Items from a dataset
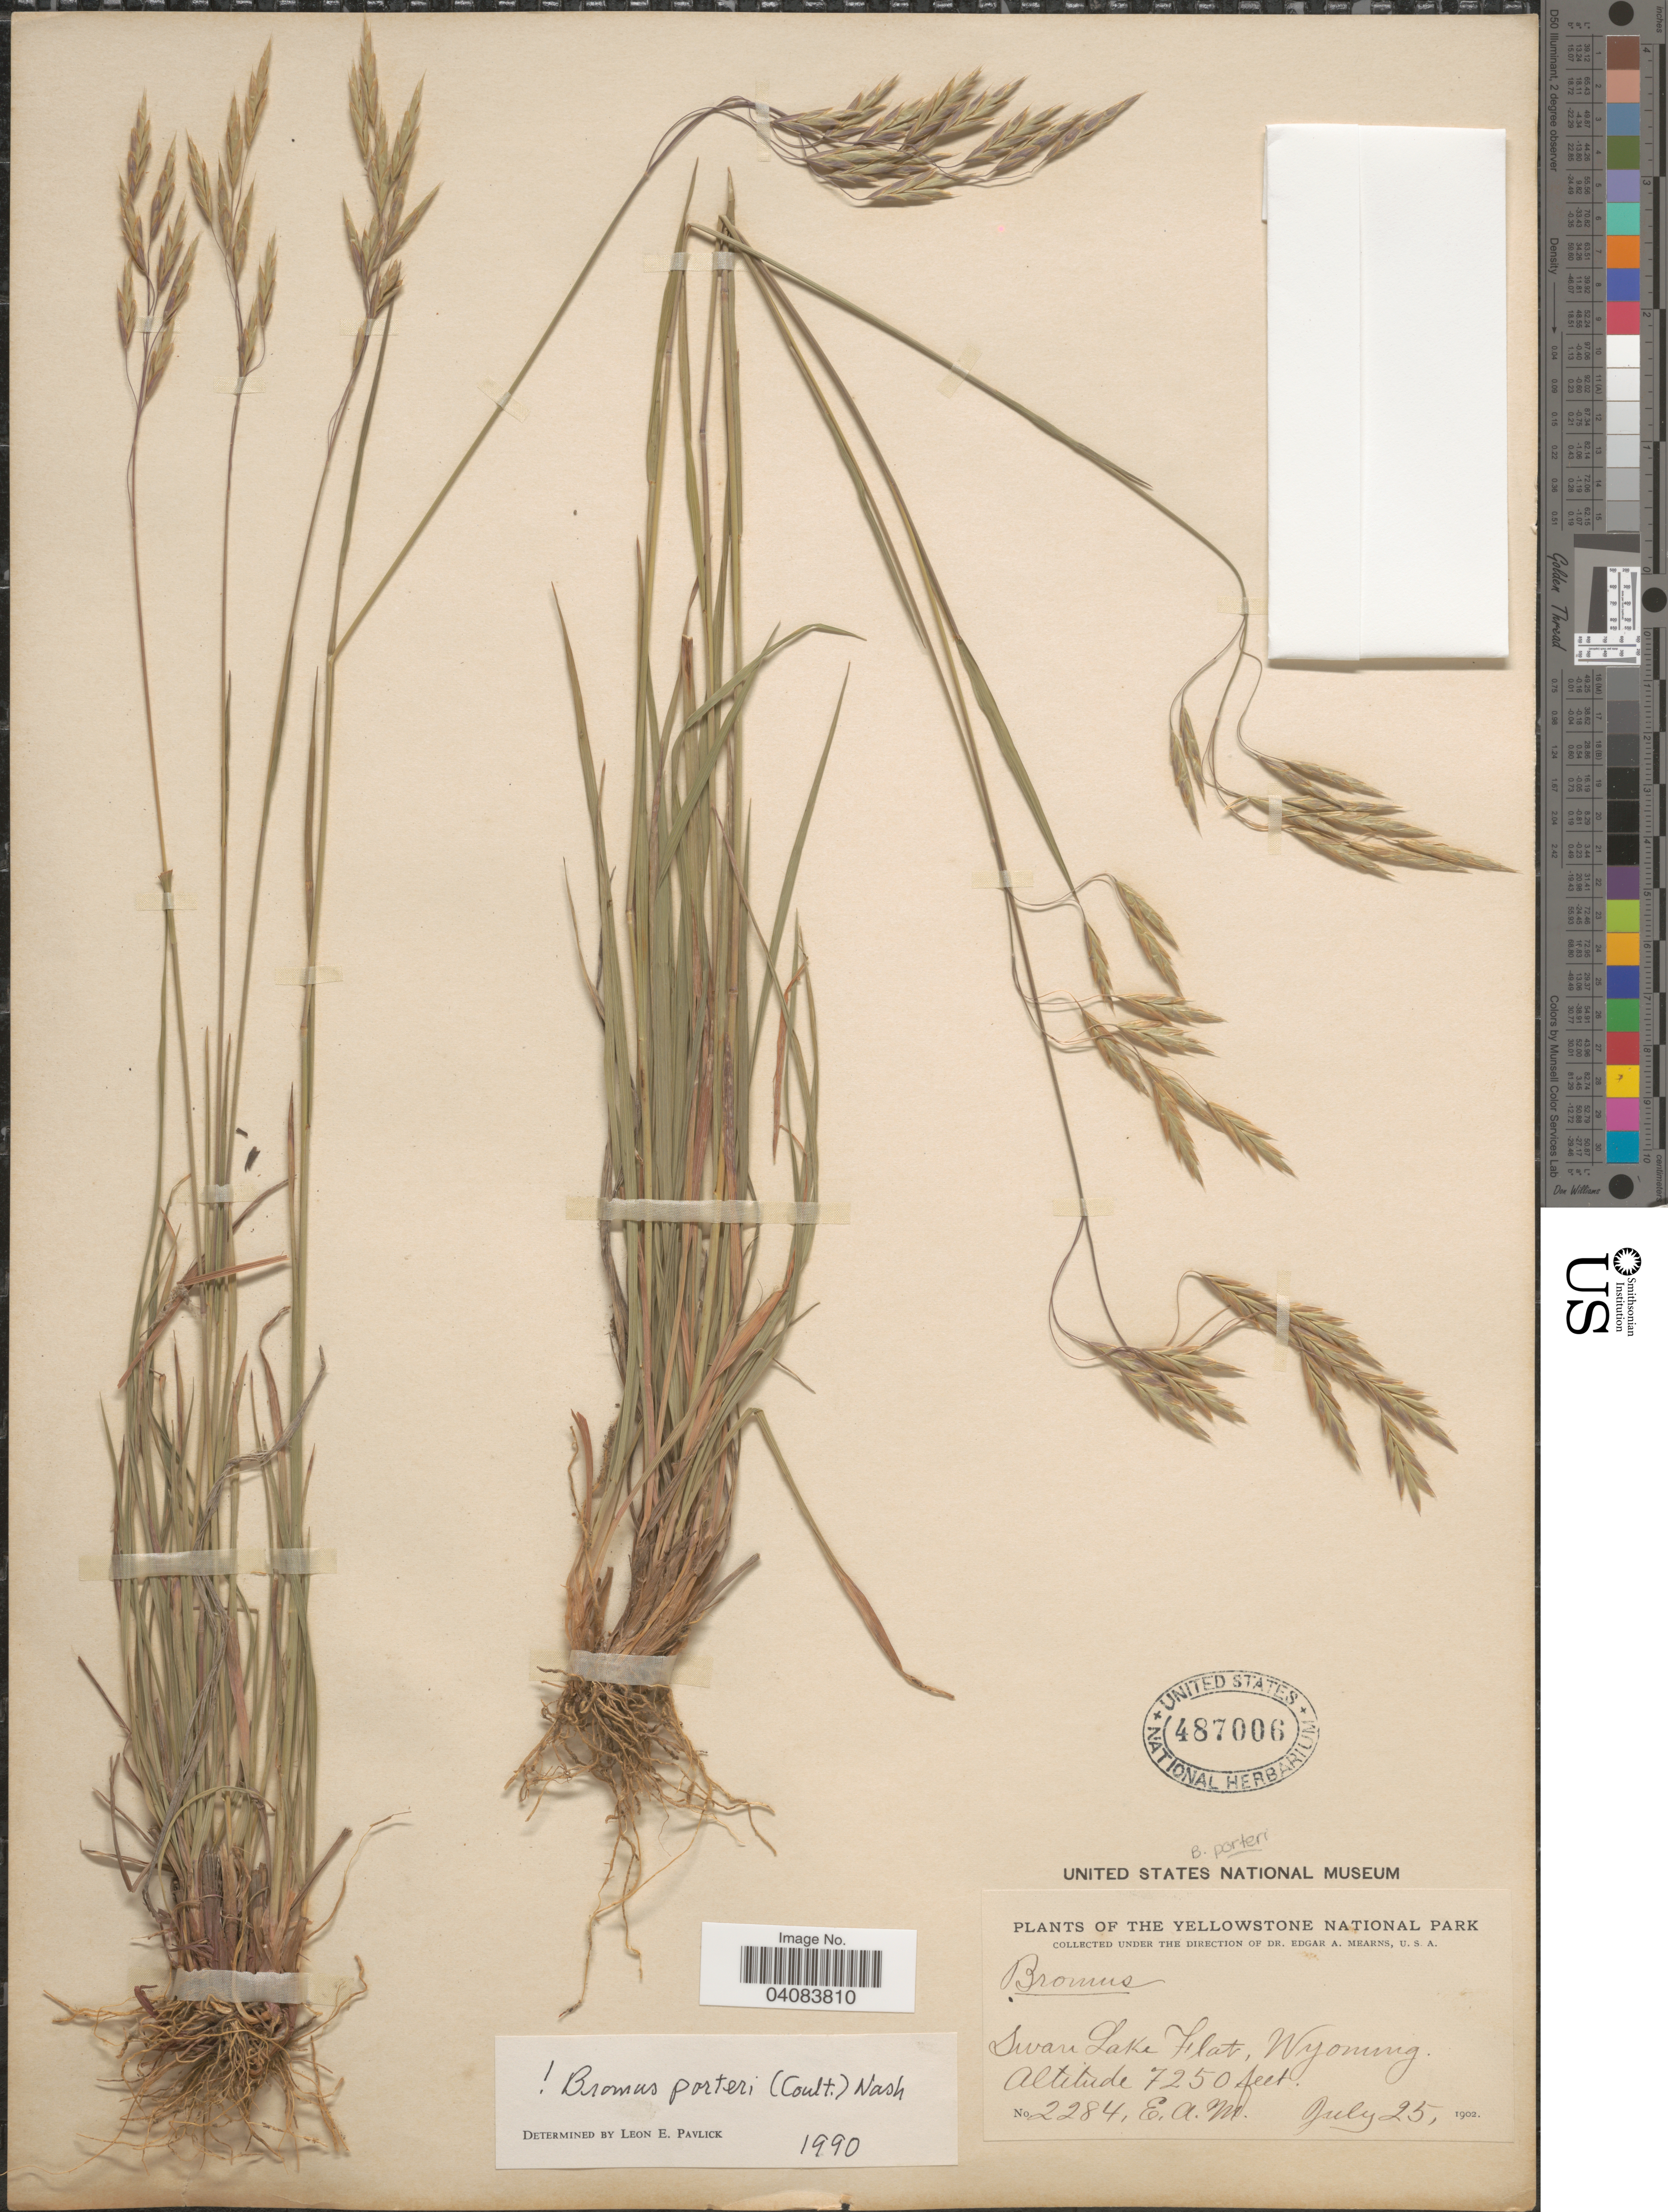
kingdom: Plantae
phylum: Tracheophyta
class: Liliopsida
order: Poales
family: Poaceae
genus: Bromus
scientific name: Bromus porteri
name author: (J.M. Coult.) Nash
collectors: E. A. Mearns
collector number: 2284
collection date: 1902-07-25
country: United States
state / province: Wyoming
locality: Yellowstone National Park. Swan Lake Flat.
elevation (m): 2210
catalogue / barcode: US 487006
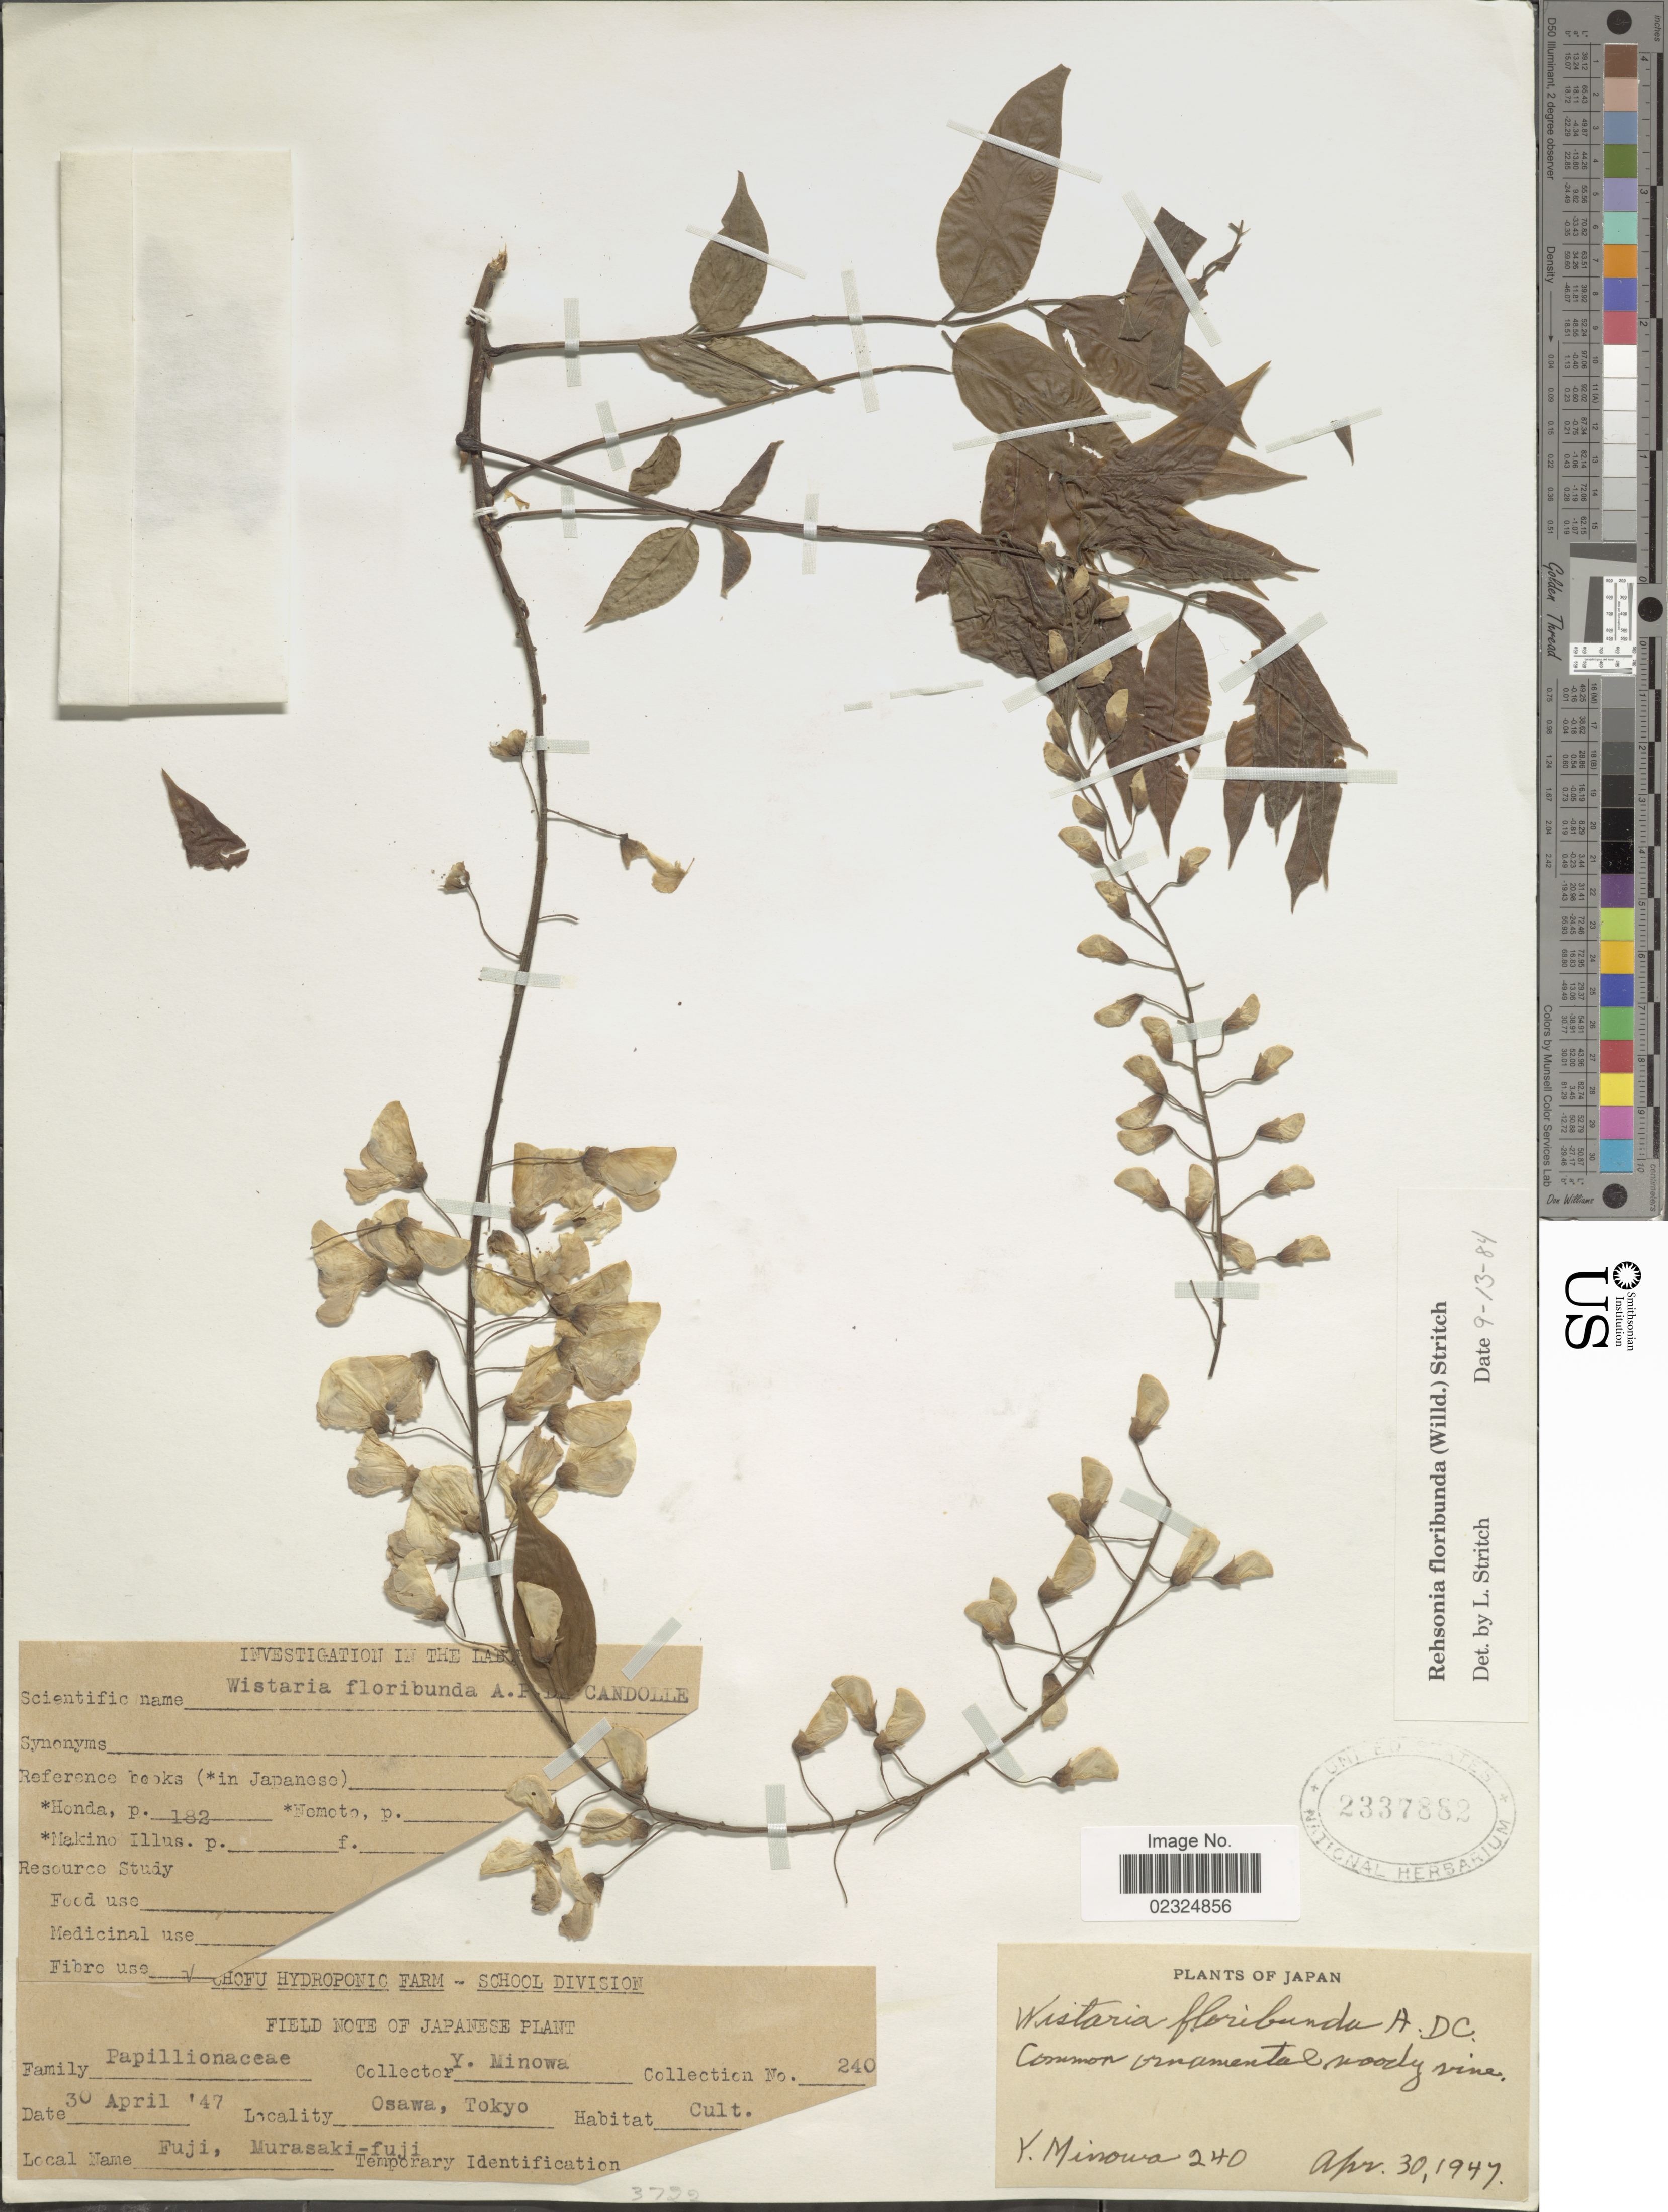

WHAT IS REQUIRED — Extract every line of text from the items above without changing a character, and leave the pictures out of your answer.

TASK OUTPUT —
kingdom: Plantae
phylum: Tracheophyta
class: Liliopsida
order: Poales
family: Poaceae
genus: Bromus
scientific name: Bromus porteri
name author: (J.M. Coult.) Nash
collectors: E. A. Mearns
collector number: 2284
collection date: 1902-07-25
country: United States
state / province: Wyoming
locality: Yellowstone National Park. Swan Lake Flat.
elevation (m): 2210
catalogue / barcode: US 487006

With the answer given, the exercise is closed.